Saved data entries:
%%

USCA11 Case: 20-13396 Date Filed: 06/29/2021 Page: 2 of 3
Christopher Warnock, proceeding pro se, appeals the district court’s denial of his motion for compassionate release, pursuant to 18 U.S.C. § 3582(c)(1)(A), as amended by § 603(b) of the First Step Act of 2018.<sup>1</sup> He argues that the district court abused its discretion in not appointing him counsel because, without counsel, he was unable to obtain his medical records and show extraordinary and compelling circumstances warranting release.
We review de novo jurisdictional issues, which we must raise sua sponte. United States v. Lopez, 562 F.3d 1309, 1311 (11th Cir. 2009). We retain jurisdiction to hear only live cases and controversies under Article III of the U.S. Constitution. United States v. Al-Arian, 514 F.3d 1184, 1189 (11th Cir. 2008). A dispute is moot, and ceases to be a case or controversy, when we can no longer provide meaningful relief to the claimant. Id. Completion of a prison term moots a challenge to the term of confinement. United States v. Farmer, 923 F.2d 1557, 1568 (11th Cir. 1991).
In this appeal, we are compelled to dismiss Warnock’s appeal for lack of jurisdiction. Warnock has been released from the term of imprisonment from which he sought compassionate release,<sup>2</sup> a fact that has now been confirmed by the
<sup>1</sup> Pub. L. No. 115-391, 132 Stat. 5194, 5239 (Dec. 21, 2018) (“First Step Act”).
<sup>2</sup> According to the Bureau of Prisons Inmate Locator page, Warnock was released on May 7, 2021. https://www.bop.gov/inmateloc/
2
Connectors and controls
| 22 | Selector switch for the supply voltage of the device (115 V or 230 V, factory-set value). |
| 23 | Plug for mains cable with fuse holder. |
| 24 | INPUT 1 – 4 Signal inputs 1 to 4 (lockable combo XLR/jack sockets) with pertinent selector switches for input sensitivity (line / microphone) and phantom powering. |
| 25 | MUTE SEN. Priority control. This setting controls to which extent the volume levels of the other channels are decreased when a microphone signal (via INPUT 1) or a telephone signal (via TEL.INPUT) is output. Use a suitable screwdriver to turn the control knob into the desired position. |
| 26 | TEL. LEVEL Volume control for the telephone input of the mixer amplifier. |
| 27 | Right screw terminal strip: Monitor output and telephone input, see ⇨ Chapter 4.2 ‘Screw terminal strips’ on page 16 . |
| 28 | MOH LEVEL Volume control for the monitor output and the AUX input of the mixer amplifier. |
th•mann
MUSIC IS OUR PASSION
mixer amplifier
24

%%
%%

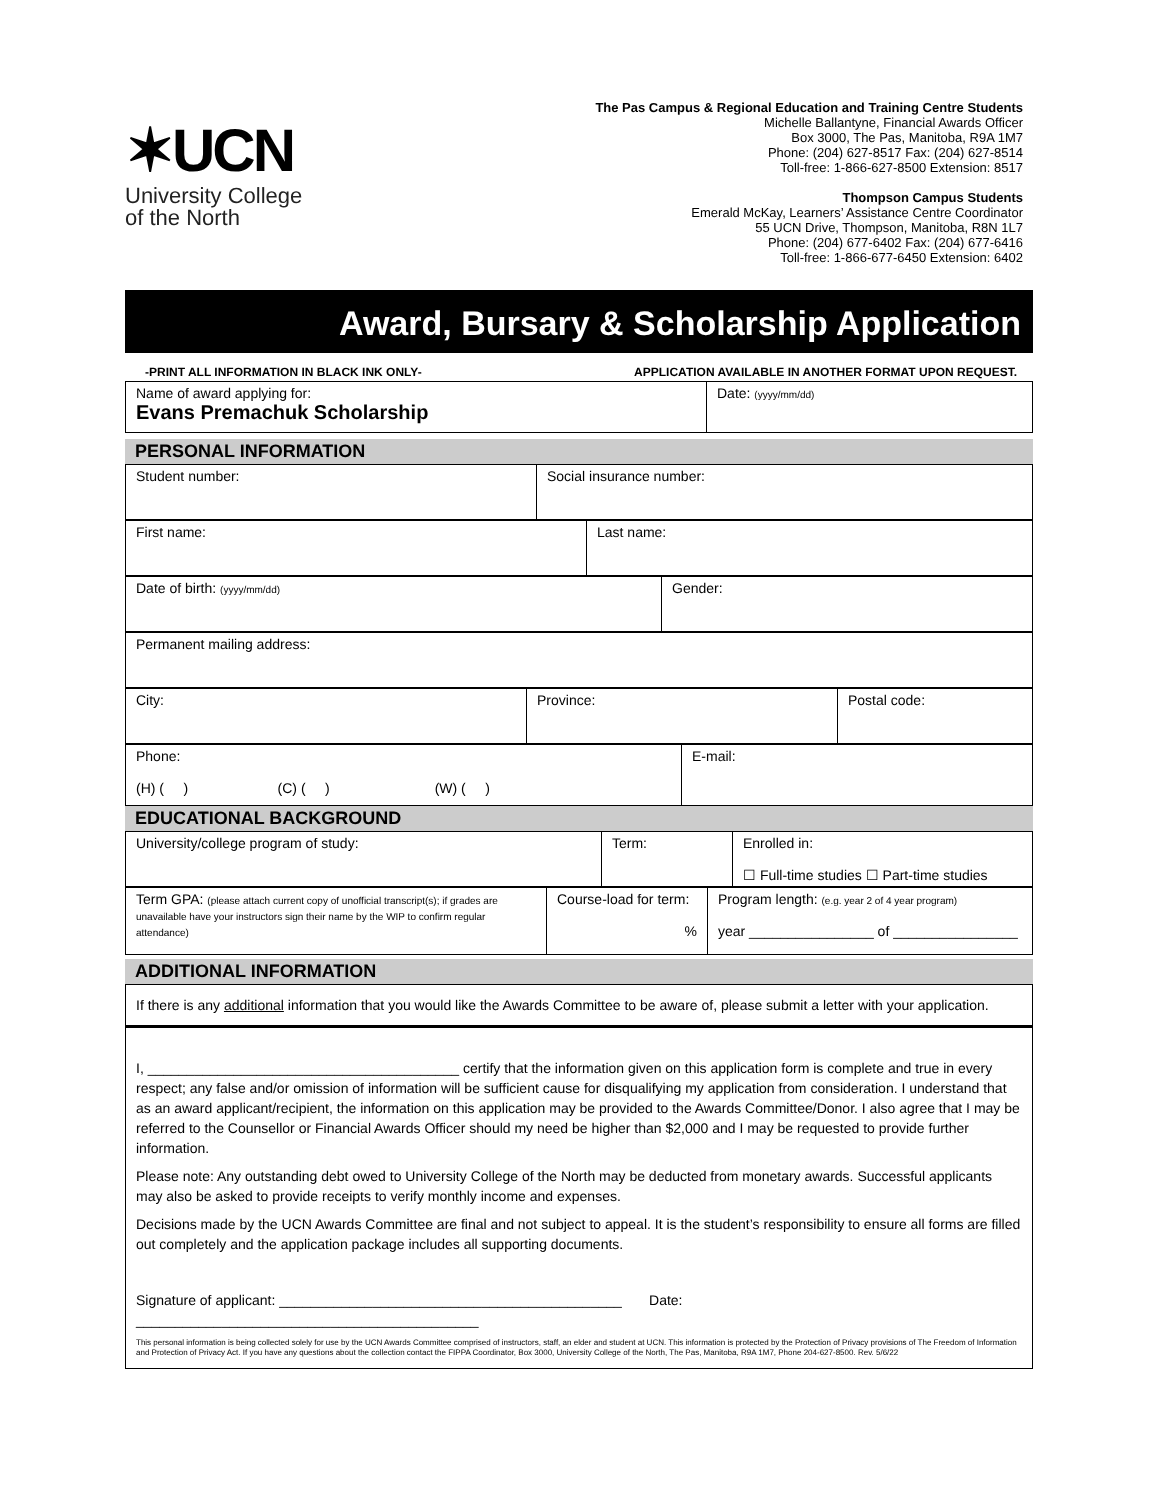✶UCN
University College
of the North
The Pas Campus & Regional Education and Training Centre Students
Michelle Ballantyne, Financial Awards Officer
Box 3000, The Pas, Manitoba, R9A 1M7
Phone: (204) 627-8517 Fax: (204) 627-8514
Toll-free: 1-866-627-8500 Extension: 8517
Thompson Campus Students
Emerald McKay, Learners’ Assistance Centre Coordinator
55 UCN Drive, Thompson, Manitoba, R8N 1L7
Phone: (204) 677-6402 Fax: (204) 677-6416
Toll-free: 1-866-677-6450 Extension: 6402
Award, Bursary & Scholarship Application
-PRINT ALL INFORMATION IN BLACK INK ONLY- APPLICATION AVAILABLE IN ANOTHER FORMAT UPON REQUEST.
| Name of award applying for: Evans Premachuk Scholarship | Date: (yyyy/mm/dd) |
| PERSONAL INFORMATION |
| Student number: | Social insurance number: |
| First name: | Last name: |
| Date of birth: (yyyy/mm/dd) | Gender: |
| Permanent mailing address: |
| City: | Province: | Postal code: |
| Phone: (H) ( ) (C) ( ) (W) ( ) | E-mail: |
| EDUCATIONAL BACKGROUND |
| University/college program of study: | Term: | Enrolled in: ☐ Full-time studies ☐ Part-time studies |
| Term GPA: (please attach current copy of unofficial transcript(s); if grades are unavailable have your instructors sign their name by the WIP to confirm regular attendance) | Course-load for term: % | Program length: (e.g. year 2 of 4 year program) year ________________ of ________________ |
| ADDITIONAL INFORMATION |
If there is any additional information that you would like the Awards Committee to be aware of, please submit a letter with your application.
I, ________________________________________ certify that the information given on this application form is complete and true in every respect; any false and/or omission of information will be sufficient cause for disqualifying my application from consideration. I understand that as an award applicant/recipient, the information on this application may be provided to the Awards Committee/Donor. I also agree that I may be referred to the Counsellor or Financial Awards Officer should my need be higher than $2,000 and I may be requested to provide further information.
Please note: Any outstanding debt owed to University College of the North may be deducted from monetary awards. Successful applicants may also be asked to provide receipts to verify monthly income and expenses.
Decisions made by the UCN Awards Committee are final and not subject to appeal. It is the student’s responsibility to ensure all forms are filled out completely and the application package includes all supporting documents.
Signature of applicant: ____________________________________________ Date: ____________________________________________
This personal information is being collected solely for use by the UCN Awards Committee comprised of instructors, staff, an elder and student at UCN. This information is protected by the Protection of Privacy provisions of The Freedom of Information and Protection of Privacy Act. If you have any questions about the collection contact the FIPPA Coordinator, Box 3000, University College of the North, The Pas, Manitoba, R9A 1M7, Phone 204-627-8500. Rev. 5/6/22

%%

What to do: Each line of the entries holding the string "amplifier" should be found and copied.

Response:
| 26 | TEL. LEVEL Volume control for the telephone input of the mixer amplifier. |
| 28 | MOH LEVEL Volume control for the monitor output and the AUX input of the mixer amplifier. |
mixer amplifier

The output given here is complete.